I finished off Sara's sandwich in a few bites and washed it down with bottled water while Grissom spoke, thinking out loud.

"So you had two people bitten around noon. Did anyone clean up the manure and the skull?"

Ms Miller thought about that a moment, and I watched her while she did.

"I know they cleaned up the fertilizer, because I saw Emilio come back for that, but I don't know about the skull. Mr. Hackamore told all us lookie Loos to get back to work, so I came back here to the stockroom and finished up the inventory on our cases of PVC pipe connectors."

"How long did that take?" Sara asked, and I nodded, because I knew what her line of thinking was—namely figuring out the contagion timeline. Grissom was listening intently too.

Ms.

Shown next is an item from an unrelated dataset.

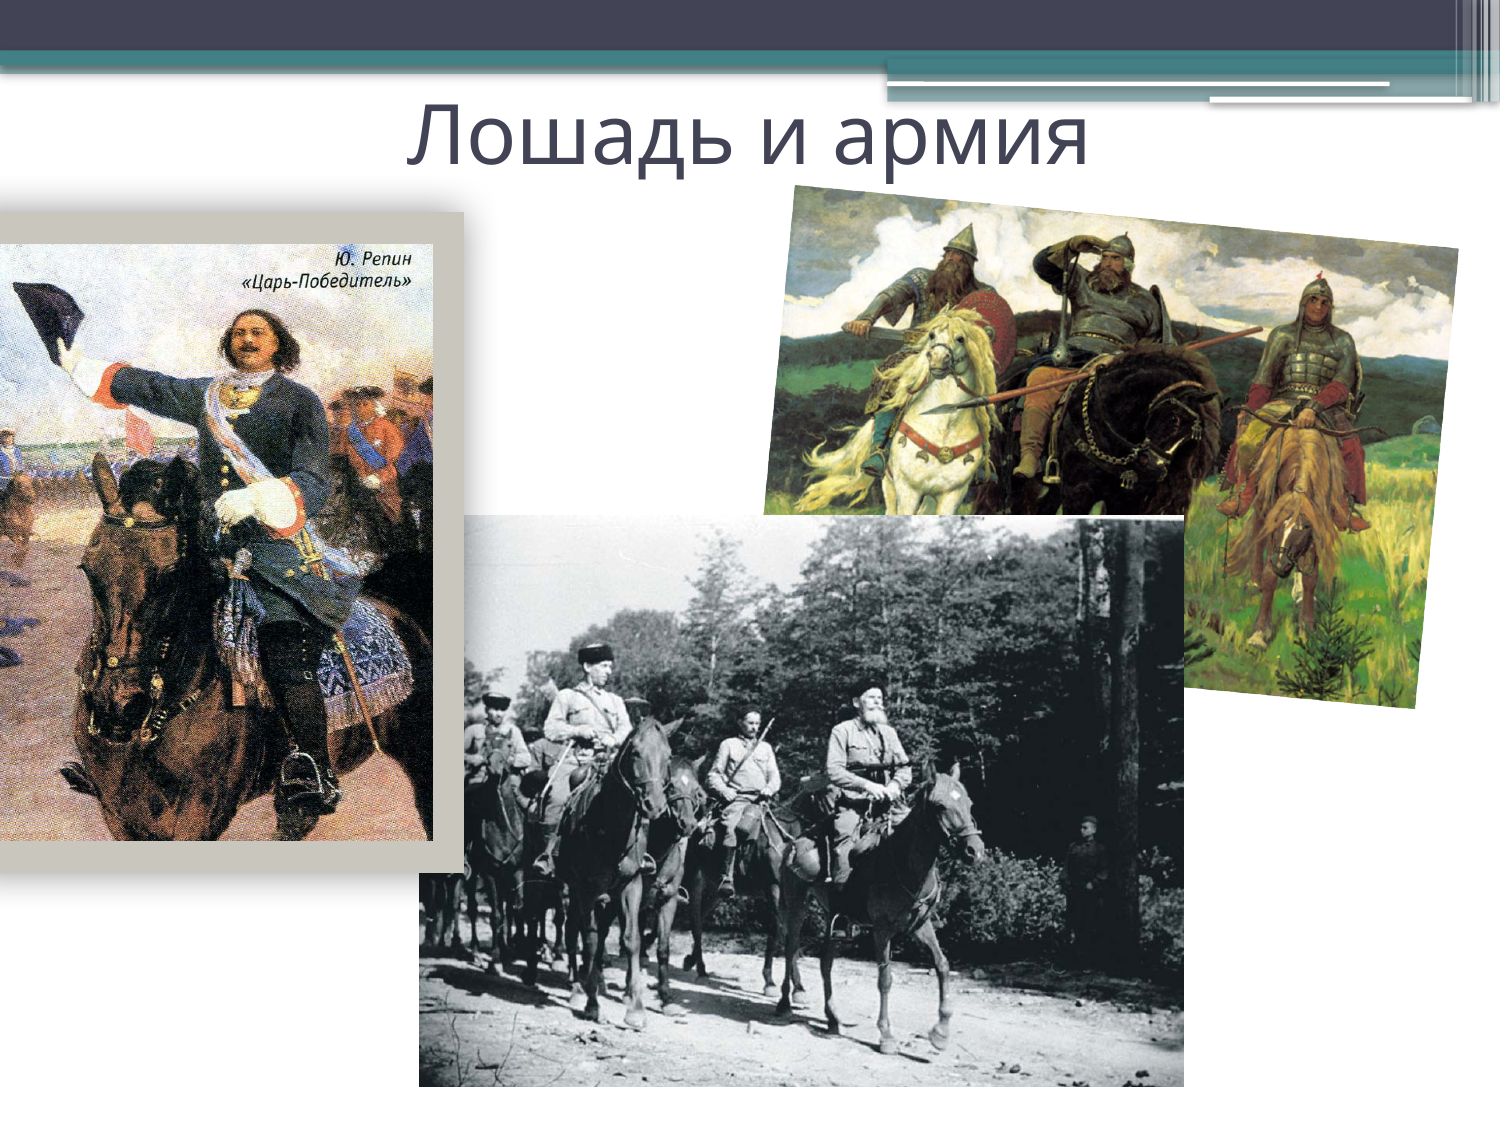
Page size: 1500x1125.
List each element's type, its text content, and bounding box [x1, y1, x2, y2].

title Лошадь и армия [75, 30, 1425, 232]
picture [0, 186, 1458, 1088]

Miller shrugged. "About two hours I guess—it does faster when Lucina is here with me, but she called in sick so I was stuck by myself. I figured all the excitement was over, so I got busy in here and didn't pay much attention to much else going on outside the stockroom. I sorta regret that now."

"You didn't know there was a problem building," Grissom told her in this gentle voice, and for the first time I could see that Ms. Miller was struggling not to cry. I felt bad for her—she had her lips pressed together and she blinked a lot, so I spoke up.

"Sometimes it's hard being a survivor, I know. But we're going to get out of here, Ms. Miller, trust me."

She nodded at me and managed a little smile. Grissom pulled a Sharpie marker out of his vest pocket and was drawing on one of the cinderblock walls, sketching out a timeline, marking one end at noon and the other at two AM. "What happened next, and when did it happen, Ms Miller?"

"Well, I took my break around two, and was going to grab a cone over at the ice cream shop when I noticed that Genese was mopping up blood out near the screen door display. She said she didn't know what happened, but that Mr. Hackamore had told her to get it cleaned up fast and to wear latex gloves. I thought that was weird. When I left the store, I noticed that we only had one cashier—Jeanie I think it was—on duty. Usually we have three or more, and one on the contractor's desk too, but not at two when I stepped out."

"How many employees work at this store during the day?" Sara asked softly. I started to clean up our little lunch, still listening.

Hey, just because we're facing potentially gory death doesn't mean we have to leave a mess, right?

"Hard to say—usually we have about twenty people down on the floor, between the cashiers, restock people and custodial crew. Up in management there are always two or three in the office, so about twenty three?"

"So we'll assume that the infection—if that's what this is—is passed on by bite. Our ground zero patient is Diego, bitten at noon. You said he bit the nurse, and by best guess that would have been about fifteen minutes to half an hour after his initial infection . . . " Grissom muttered, "So did Diego go home?"

Louise nodded. "I'm pretty sure he did—Hackamore would have insisted, after they did some of the Workman's Comp paperwork."

"So he could have run into any number of people on his way out . . . " I added, "as could have the nurse."

"Then we're looking at an exponentially spreading infection, Grissom. Buuuuut, how long a time period does it take to go from bite victim to walking zombie?" Sara asked.

That really was the question none of us could answer. Ms Miller looked thoughtful.